#### INSTRUCTIONS
• a. Do these statements agree with the Palm Sunday text? (i) Palm Sunday is the only Mass of the year with two Gospels. (ii) The Good Friday Gospel always comes from Matthew's passion account. (iii) Only Matthew identifies Judas as the traitor. Answer each with yes or no and quote the words of the text that decide it.
• b. According to the Palm Sunday text, what three details of the passion account are unique to Matthew?
*** PAGE TEXT ***
Palm Sunday of the Lord’s Passion — According to St. Matthew

SCRIPTURES & ART: This Sunday, we hear about three of Matthew’s unique details about the fate of Judas, the coming of the Holy Spirit and the guard at the tomb — along with the Jesus’ prayer in the Garden of Gethsemane.

Heinrich Hofmann (1824-1911), “Christ in Gethsmane”
Heinrich Hofmann (1824-1911), “Christ in Gethsmane” (photo: Public Domain)

Palm Sunday is the only time during the year that a Mass has two Gospels. Because this is “Palm Sunday,” there can be at the beginning of Mass a formal processional entrance into the church, bearing palms. In that case, the priest reads the Gospel describing Jesus’ solemn entrance into Jerusalem, when people “cut branches from the trees and strewed them on the road” (Matthew 21:8).

But, like the first Palm Sunday, Jesus’ popular acclaim on entering Jerusalem also leads within a week to his passion and death. That’s why the Church titles today as “Palm Sunday of the Lord’s Passion.” And that is why the Gospel read at Mass today is always the account of Jesus’ passion and death, from the Last Supper to his entombment, taken from one of the Synoptics — in 2023, Matthew. (The Gospel on Good Friday will always be from the Passion according to John.)

The three Synoptics — Matthew, Mark and Luke — coincide in the main details of Jesus’ passion and death. They include his Last Supper, the agony in the Garden of Gethsemane, his arrest there, some element of Jesus’ illegal night trial before the Jews, Peter’s denial, Jesus’ official trial before Pilate, the Way of the Cross, the crucifixion and death of Jesus, and his burial. (It would be a good exercise today or in the first days of Holy Week to read Mark and Luke’s accounts).

Since the Synoptics’ account of Jesus’ passion and death agree so much, it might be interesting to note the details that are unique to Matthew, the author of today’s Gospel. I would note three: the fate of Judas; the question of when does the Holy Spirit come; and the posting of a guard at Jesus’ tomb.

The Fate of Judas. All the Gospels identify Judas as the traitor who, for money, colludes with the Jerusalem religious establishment seeking to kill Jesus. They speak of him leading the arresting party to Gethsemane and identifying Jesus by kissing him.
*** DATASET ENTRIES ***
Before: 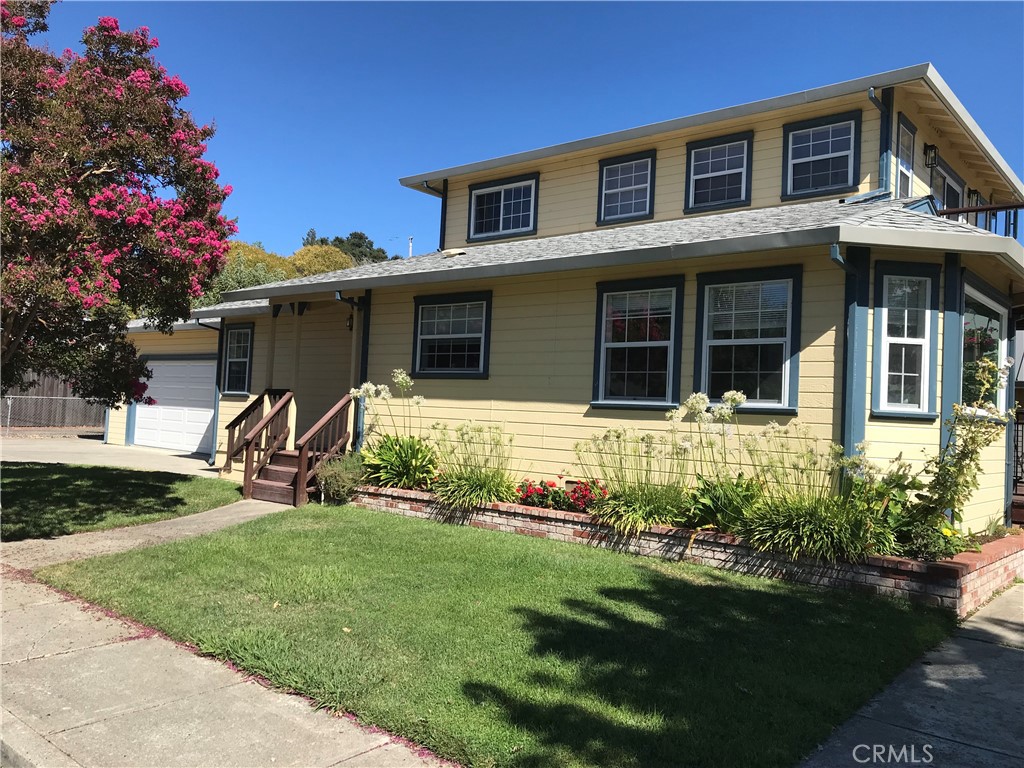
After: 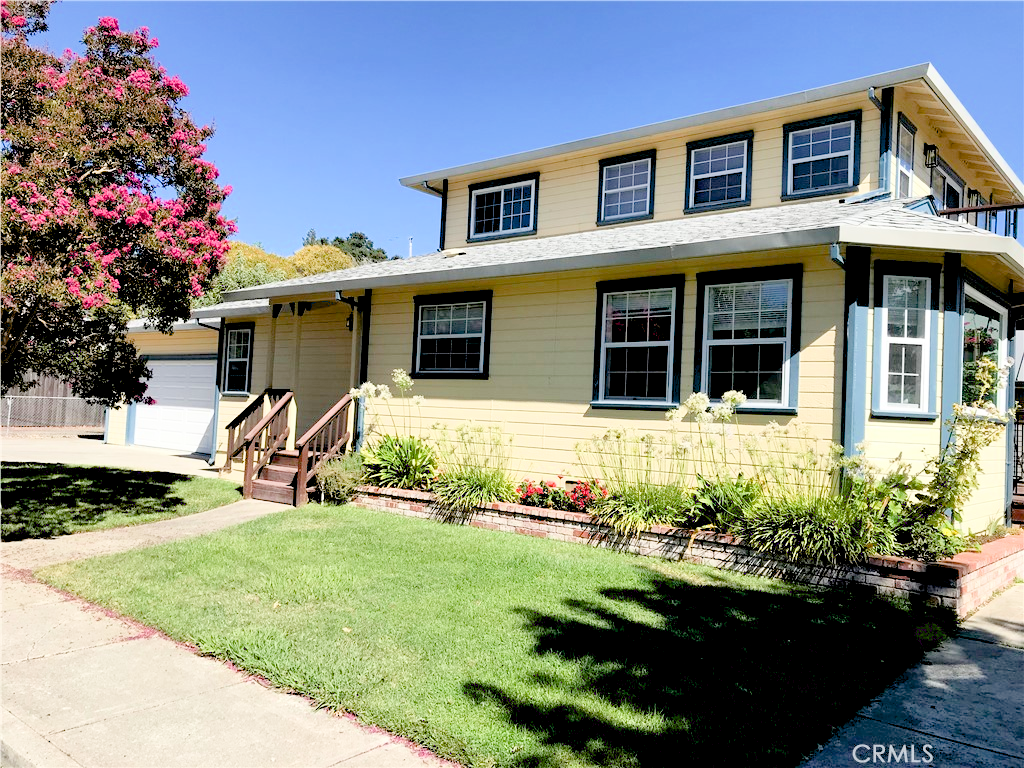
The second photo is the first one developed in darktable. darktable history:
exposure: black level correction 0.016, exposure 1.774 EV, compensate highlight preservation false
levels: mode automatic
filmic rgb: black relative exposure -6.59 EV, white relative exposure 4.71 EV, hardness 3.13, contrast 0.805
***
#### OUTPUTS FOR THE TASKS
• a.
(i) Yes: "Palm Sunday is the only time during the year that a Mass has two Gospels."
(ii) No: "The Gospel on Good Friday will always be from the Passion according to John."
(iii) No: "All the Gospels identify Judas as the traitor who, for money, colludes with the Jerusalem religious establishment seeking to kill Jesus."

• b. The fate of Judas, the question of when the Holy Spirit comes, and the posting of a guard at Jesus' tomb.